Benefit of Lower Duration Junk ETFs: Less Energy Exposure

Oil’s fall has been predictably problematic for a plethora of futures- and equity-based exchange traded funds. Pressure on the oil patch is also translating to elevated concerns about defaults among energy sector issuers in the high-yield bond market.

Eager to tap North American shale plays from the Eagle Ford in South Texas to North Dakota’s Bakken Shale and a host of others, mid-level and smaller exploration and production companies have become some of the most prolific issuers of U.S. junk bonds in recent years.

Some market observers believe that until crude’s recent tumble, investors had not factored falling oil prices into lower liquidity market segments, including master limited partnerships and junk bonds. With the United States Oil Fund (NYSEArca: USO) off 28% over the past 90 days, investors are now being forced to assess the exposure of their junk bond ETFs to the energy sector. [Oil Slicks for Junk Bond ETFs]

“Energy exposure has increased significantly over the last 5 years in investment grade and high yield credit indexes. Investment grade issuers have refinanced a lot of existing debt, and have issued new debt to fund capital projects.  High yield energy exposure, which is the highest, is driven by new companies issuing high yield debt to enter the booming oil/shale industry,” said State Street Global Advisors Vice President and head of research Dave Mazza in an email to ETF Trends.

Ongoing weakness in oil prices could create added stress for already cash-strapped high-yield E&P issuers. With oil prices tumbling, production costs at various shale formations high and the ability of some shale operators to generate cash challenged, some money managers are forecasting a raft of junk defaults in the energy sector. [Warnings for Junk Bonds With Big Energy Exposure]

“If oil prices continue to fall precipitously, then credit issuers in the energy sector will likely be under greater stress as their profitability and for servicing debt are a function of energy prices. In that scenario credit spreads are likely to widen further, defaults would increase and negative returns from the energy sector could be a drag on overall high yield performance,” adds Mazza.

However, investors can maintain corporate debt exposure, even of the high-yield variety, while reducing energy sector risk by doing something many have already been doing: Managing interest rate risk by flocking to lower duration junk bonds and the corresponding ETFs.

The SPDR Barclays High Yield Bond ETF (NYSEArca: JNK), the second-largest U.S. junk bond ETF, allocates 17% of its weight to the energy sector. JNK is down 4.6% over the past 90 days.
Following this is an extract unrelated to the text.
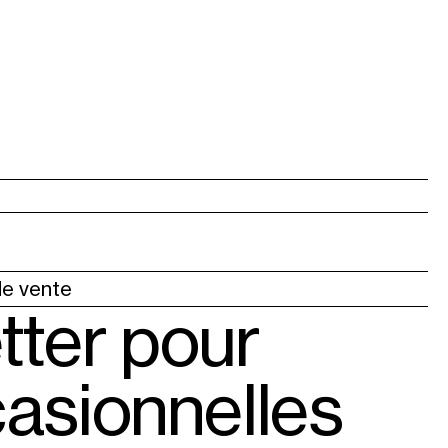
de vente
tter pour
casionnelles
Conversely, the SPDR Barclays Short Term High Yield Bond ETF (NYSEArca: SJNK) has a 16% weight to the energy sector, but that slight difference from JNK coupled with a duration of just 2.39 years has helped SJNK outpace JNK by nearly 110 basis points over the past 90 days. Investors have poured $1.4 billion in SJNK this year. [Institutional use of ETFs on the Rise]

The SPDR BofA Merrill Lynch Cross Over Corporate Bond ETF (NYSEArca: XOVR) features an energy sector weight of 10% and that ETF is down just 2% over the past three months.

XOVR includes so-called cross over debt, which has less credit risk than many high yield bonds and generally offers higher yields than most investment grade bonds. Nearly half the ETF’s weight is allocated to bonds rate Baa or lower so the fund is not a pure junk bond ETFs. However, XOVR features a 30-day SEC yield of 3.6% and that comes with a duration of 5.82 years.